It has taken a real effort to start this blog entry. The roller-coaster emotions of cancer treatment continue, I am not exaggerating when I describe it as difficult. However, we remind each other every time we get down that it beats the shit out of the alternative.
We were very excited when the 18 week MAI chemo program had beaten back the 2 main tumors in the abdomen, and evidently erased the 2 metastasized tumors in my lungs. There was a break of about 8 weeks, during which I had some dental work done that could not have occurred during chemo. Instead of having expensive tooth reconstruction that will soon be submitted to a crematorium, I had a tooth removed and am letting that gap in my lower back tooth line be the solution. Then a CT on Dec. 16 showed that the tumor on the right side, pressing on the iliac and femoral veins had grown 1cm. The next day, Dr. B started me on a new outpatient chemo program with Doxil, which is similar to one component in the 18 week MAI regime. Doxil is another form of Doxorubicin coated in lipids to allow for slow release into the bloodstream.
This Christmas, Peggy was able to get all her chicks into the house. Tommy & Zoe flew in from Healdsburg, Gini flew in from Seattle, with a shorter trip, Leigh & Chris and Tipsy & Jackson, had the house bursting at the seams. The times spent with the children were wonderful. We fried a turkey for dinner Christmas Eve, had a huge rib roast for Peggy’s birthday and collapsed on our anniversary. Tommy & Zoe brought another card game to teach everyone, except me of course. Most of you are aware that from a celebration planning perspective, I’m a lucky man. Peggy’s birthday (I won’t say which one) is Dec 26th, and our 39th wedding anniversary was Dec 27th. All those expensive presents (that’s my story & I’m sticking to it!!) are bought at the same time to be doled out over 3 days, and it’s impossible for me to do that classic husband thing and forget our anniversary, or her birthday (still not saying which one).
In the traditional “Santa Cookies” baking session, Tommy honored me with a 2nd Row Cookie, looks just like me… KNOCK-ON!!
We also visited my sister Leigh in Section 60, the wreaths placed by Wreaths Across America create a stunning visual.
After the holidays, I did notice the “Say hello to my little friend!!” tumor was starting to pooch out on my right side, you can see it sitting there. On this past Tuesday, we met with Dr. B & Marissa to review blood work and an echocardiogram I had the day before. When I showed him my new little ‘pannier’ (bicycle saddlebag), the whole game changed. He cancelled the chemo session I had scheduled that afternoon. There was another CT this past Friday and we meet with them again on Tuesday, the 21st. The multidisciplinary tumor board in Baltimore is meeting to plot a new course of treatment, and also to search for a clinical trial that I may qualify for.
The meeting this past week was rough, I did ask the question however, lofted from a deep pit of discouragement, what would happen if I dropped out of treatment efforts. How, or what would be the process of my death. To my surprise, he answered the question.
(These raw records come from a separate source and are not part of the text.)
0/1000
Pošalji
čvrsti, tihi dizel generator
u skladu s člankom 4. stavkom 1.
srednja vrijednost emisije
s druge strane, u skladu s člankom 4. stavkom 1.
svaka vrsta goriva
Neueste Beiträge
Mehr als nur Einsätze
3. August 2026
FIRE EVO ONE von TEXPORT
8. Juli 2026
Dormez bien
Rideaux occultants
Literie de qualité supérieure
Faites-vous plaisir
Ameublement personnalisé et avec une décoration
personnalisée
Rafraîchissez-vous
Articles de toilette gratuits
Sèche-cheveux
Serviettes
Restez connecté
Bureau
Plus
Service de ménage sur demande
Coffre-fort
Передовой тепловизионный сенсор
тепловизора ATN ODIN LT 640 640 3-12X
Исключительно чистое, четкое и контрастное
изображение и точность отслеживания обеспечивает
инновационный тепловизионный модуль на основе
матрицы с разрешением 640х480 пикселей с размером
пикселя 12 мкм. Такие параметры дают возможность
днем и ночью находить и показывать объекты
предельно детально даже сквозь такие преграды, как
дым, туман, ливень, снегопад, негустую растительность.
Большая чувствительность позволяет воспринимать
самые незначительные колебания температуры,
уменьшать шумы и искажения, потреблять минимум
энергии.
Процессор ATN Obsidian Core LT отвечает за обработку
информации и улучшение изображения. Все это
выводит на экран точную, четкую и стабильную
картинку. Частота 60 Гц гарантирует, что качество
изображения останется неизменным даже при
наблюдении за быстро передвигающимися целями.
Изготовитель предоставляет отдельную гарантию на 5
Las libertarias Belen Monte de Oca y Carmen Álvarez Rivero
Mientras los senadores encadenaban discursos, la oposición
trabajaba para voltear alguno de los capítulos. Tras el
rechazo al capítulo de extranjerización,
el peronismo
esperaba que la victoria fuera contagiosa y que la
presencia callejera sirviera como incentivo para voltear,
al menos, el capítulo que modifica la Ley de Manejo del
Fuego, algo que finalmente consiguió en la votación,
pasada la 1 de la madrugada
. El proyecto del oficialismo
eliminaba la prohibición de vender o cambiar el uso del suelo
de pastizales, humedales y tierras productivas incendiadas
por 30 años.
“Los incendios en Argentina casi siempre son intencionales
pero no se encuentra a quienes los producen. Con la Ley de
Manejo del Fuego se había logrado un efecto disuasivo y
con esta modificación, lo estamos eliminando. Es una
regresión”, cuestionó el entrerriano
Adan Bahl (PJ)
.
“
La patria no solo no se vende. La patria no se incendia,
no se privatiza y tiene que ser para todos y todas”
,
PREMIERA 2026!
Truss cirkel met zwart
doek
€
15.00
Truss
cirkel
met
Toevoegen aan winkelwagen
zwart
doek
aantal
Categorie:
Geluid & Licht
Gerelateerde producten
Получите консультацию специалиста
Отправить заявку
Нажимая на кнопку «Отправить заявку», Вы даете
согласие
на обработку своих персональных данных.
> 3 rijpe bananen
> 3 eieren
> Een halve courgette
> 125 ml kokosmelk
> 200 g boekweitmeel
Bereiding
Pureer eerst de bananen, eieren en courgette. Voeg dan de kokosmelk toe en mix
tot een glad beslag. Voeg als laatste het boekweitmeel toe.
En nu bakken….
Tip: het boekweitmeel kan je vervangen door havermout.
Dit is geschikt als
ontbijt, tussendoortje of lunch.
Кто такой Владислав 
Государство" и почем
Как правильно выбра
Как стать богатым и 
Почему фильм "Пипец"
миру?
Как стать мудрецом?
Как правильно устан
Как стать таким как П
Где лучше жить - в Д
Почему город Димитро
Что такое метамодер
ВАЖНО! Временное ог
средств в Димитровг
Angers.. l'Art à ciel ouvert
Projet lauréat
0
8 thoughts on “Well, not quite to the end, but I can see it from here…”
To quote an old wise man ” it’s not the size of the man in th fight but the size of the fight in the man”. You are proving this every day.
Keep up the good fight!
Larry and I are both awestruck after reading your blog…If it doesn’t put everything into perspective, nothing does .We are honored to be even remotely associated with such a great family, and you , such an incredible individual and role model . We are hoping beyond hope that you will rebound!!!! It surely sounds like you are surrounded by nothing but positive encouragement and a wonderful family…. that is usually the key to everything..all our love…The Krells❤
Wade, read your comments over and over again. We are thinking of you and Peggy and the kids. Love to you all in the days ahead.
Joanne and Jim
Wait I received your email about coming to Charlotte in March. I’m so looking forward to that. I am thankful for these updates but at the same time it breaks my heart. Peace be with you and Peggy!
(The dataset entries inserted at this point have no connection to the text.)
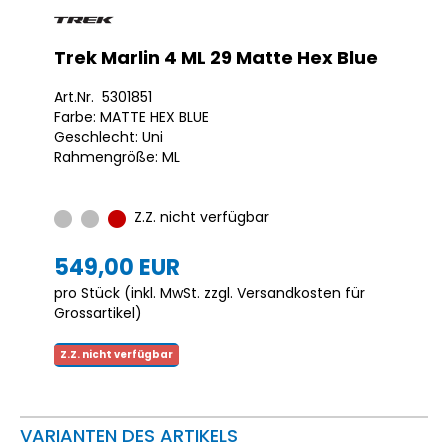
Trek Marlin 4 ML 29 Matte Hex Blue
Art.Nr. 5301851
Farbe: MATTE HEX BLUE
Geschlecht: Uni
Rahmengröße: ML
Z.Z. nicht verfügbar
549,00 EUR
pro Stück (inkl. MwSt. zzgl.
Versandkosten für
Grossartikel
)
Z.Z. nicht verfügbar
VARIANTEN DES ARTIKELS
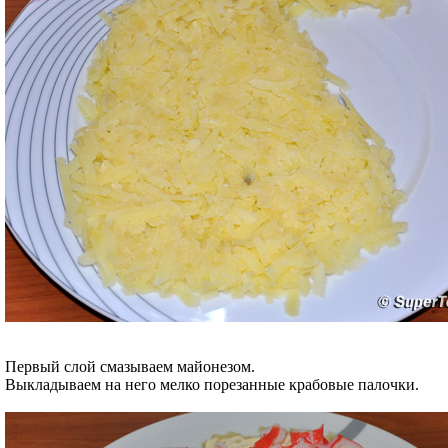
Первый слой смазываем майонезом.
Выкладываем на него мелко порезанные крабовые палочки.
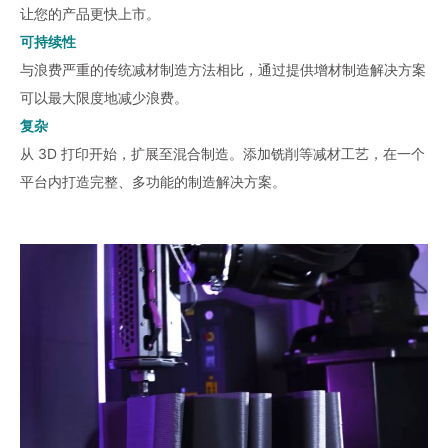
让您的产品更快上市。
可持续性
与浪费严重的传统减材制造方法相比，通过提供增材制造解决方案
可以最大限度地减少浪费。
复杂
从 3D 打印开始，扩展至混合制造。添加铣削等减材工艺，在一个
平台内打造完整、多功能的制造解决方案。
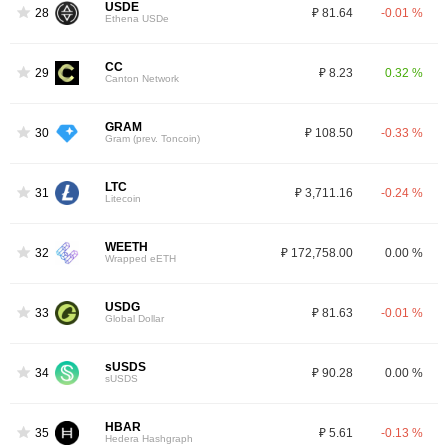
USDE
28
₽ 81.64
-0.01 %
Ethena USDe
CC
29
₽ 8.23
0.32 %
Canton Network
GRAM
30
₽ 108.50
-0.33 %
Gram (prev. Toncoin)
LTC
31
₽ 3,711.16
-0.24 %
Litecoin
WEETH
32
₽ 172,758.00
0.00 %
Wrapped eETH
USDG
33
₽ 81.63
-0.01 %
Global Dollar
sUSDS
34
₽ 90.28
0.00 %
sUSDS
HBAR
35
₽ 5.61
-0.13 %
Hedera Hashgraph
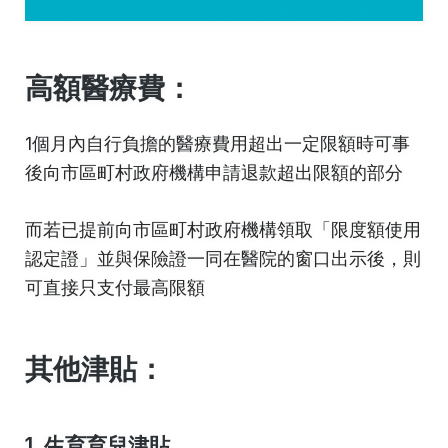
高額醫療費：
1個月內自行負擔的醫療費用超出一定限額時可事
後向市區町村政府機構申請退款超出限額的部分
而若已提前向市區町村政府機構領取「限度額使用
認定證」並與保險證一同在醫院的窗口出示後，則
可直接只支付最高限額
其他津貼：
1. 生育育兒津貼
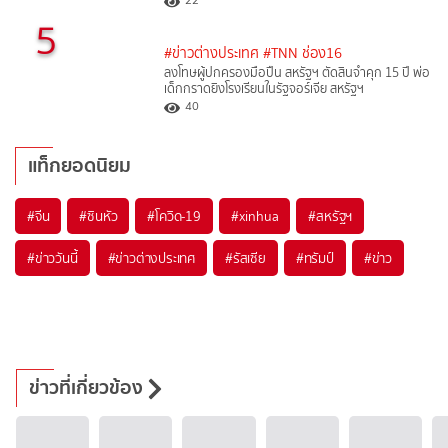
5
#ข่าวต่างประเทศ
#TNN ช่อง16
ลงโทษผู้ปกครองมือปืน สหรัฐฯ ตัดสินจำคุก 15 ปี พ่อ
เด็กกราดยิงโรงเรียนในรัฐจอร์เจีย สหรัฐฯ
40
แท็กยอดนิยม
#
จีน
#
ซินหัว
#
โควิด-19
#
xinhua
#
สหรัฐฯ
#
ข่าววันนี้
#
ข่าวต่างประเทศ
#
รัสเซีย
#
ทรัมป์
#
ข่าว
ข่าวที่เกี่ยวข้อง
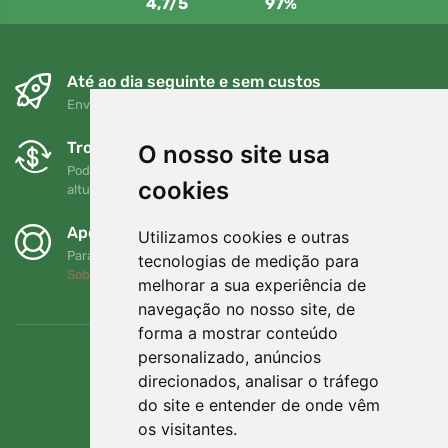
4,7/5
97%
Até ao dia seguinte e sem custos
Envio gratuito para encomendas superiores a 80 EUR
Trocas e devoluções gratuitas
O nosso site usa
Pode devolver ou trocar a sua encomenda em qualquer
cookies
altura no prazo de 90 dias
Apoiamos a Trees.org
Utilizamos cookies e outras
Para cada encomenda plantamos uma árvore! Leia mais
tecnologias de medição para
Sobre nós
.
melhorar a sua experiência de
navegação no nosso site, de
forma a mostrar conteúdo
personalizado, anúncios
direcionados, analisar o tráfego
do site e entender de onde vêm
os visitantes.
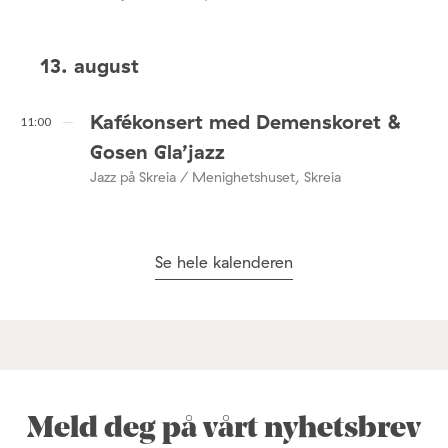
13. august
Kafékonsert med Demenskoret &
11:00
Gosen Gla’jazz
Jazz på Skreia / Menighetshuset, Skreia
Se hele kalenderen
Meld deg på vårt nyhetsbrev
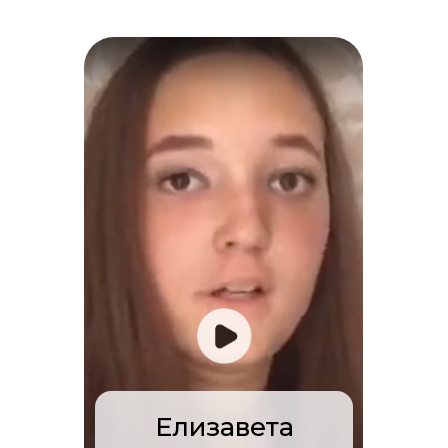
Елизавета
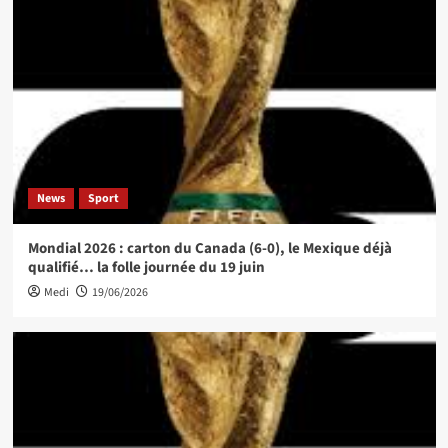
News
Sport
Mondial 2026 : carton du Canada (6-0), le Mexique déjà
qualifié… la folle journée du 19 juin
Medi
19/06/2026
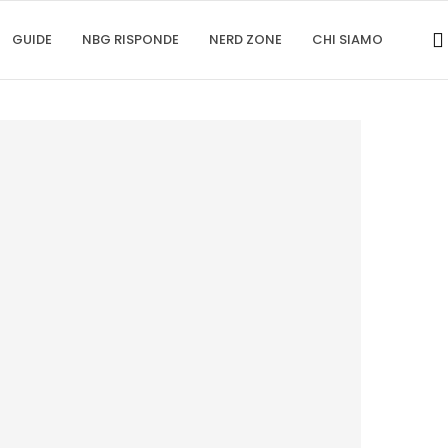
GUIDE
NBG RISPONDE
NERD ZONE
CHI SIAMO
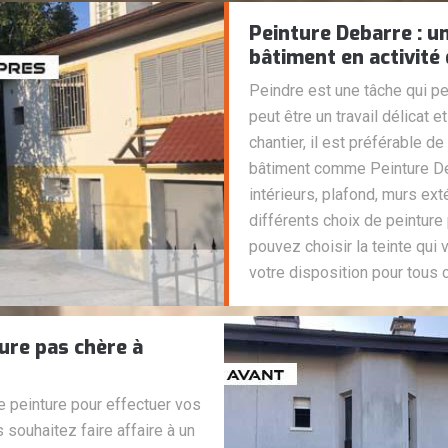
Peinture Debarre : u
bâtiment en activité 
Peindre est une tâche qui peu
peut être un travail délicat et
chantier, il est préférable de
bâtiment comme Peinture Deb
intérieurs, plafond, murs ext
différents choix de peinture 
pouvez choisir la teinte qui 
votre disposition pour tous 
ure pas chère à
e peinture pour effectuer vos
 souhaitez faire affaire à un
When I read your blog, I see love for family and friends, gratitude for a bigger-than-life personality and family to go along with it, courage, honesty, humility… all things I appreciate in you. I greatly honor your attitude in life that if a little of something is good, more is better, and more you always have strived for. You are still the most enthusiastic, happy 2nd row I know and the most daring adventurer on a bicycle. Thank you for allowing me to follow your exploits and to live your very rich life vicariously through the years.
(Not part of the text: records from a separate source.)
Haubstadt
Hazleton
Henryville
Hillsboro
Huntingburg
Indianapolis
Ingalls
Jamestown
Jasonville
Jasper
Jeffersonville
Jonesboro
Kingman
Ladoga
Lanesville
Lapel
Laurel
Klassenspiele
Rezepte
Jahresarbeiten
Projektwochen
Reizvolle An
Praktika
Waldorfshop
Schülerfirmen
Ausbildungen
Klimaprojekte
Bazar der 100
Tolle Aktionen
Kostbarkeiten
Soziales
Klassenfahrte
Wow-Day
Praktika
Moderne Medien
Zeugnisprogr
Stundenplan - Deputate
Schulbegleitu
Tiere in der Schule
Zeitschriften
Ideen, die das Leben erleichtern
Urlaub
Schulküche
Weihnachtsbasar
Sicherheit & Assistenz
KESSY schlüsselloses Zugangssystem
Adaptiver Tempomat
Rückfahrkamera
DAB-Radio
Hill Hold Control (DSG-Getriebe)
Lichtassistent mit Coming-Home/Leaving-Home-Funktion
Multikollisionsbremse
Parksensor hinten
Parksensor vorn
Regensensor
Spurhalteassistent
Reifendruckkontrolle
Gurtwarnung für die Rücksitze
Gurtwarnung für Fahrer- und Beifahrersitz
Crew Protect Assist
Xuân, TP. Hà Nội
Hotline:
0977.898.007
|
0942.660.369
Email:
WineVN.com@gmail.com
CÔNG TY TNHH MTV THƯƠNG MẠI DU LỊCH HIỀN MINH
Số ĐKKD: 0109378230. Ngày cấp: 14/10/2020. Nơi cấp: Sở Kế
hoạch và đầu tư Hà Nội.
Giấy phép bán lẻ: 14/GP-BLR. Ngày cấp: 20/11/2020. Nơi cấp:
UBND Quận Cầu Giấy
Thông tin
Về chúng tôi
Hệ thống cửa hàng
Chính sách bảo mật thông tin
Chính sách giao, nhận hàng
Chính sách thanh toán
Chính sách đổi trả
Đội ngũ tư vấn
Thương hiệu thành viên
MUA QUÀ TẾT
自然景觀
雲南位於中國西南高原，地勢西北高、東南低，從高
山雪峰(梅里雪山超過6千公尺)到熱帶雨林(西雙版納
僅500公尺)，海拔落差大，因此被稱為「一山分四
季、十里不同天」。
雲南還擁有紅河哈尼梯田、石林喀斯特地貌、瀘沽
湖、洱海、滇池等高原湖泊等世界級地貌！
Wade, our thoughts and prayers are with you as always. Sending lots of love,
Maureen and Chuck
OK analogy time:
To use rugby-speak this impresses me a little like this. It was: You-21, cancer-3. And now it’s: You-21, cancer-17. You still lead and in my mind are just enough contrary and full of bile to battle on, if you choose.
Know that Lynne and I support you and Peggy regardless and hold you in our warm embrace. Peace be to the two of you.
We are thinking of you during this time. Your courage and heart inspire me. Sending you love from nyc!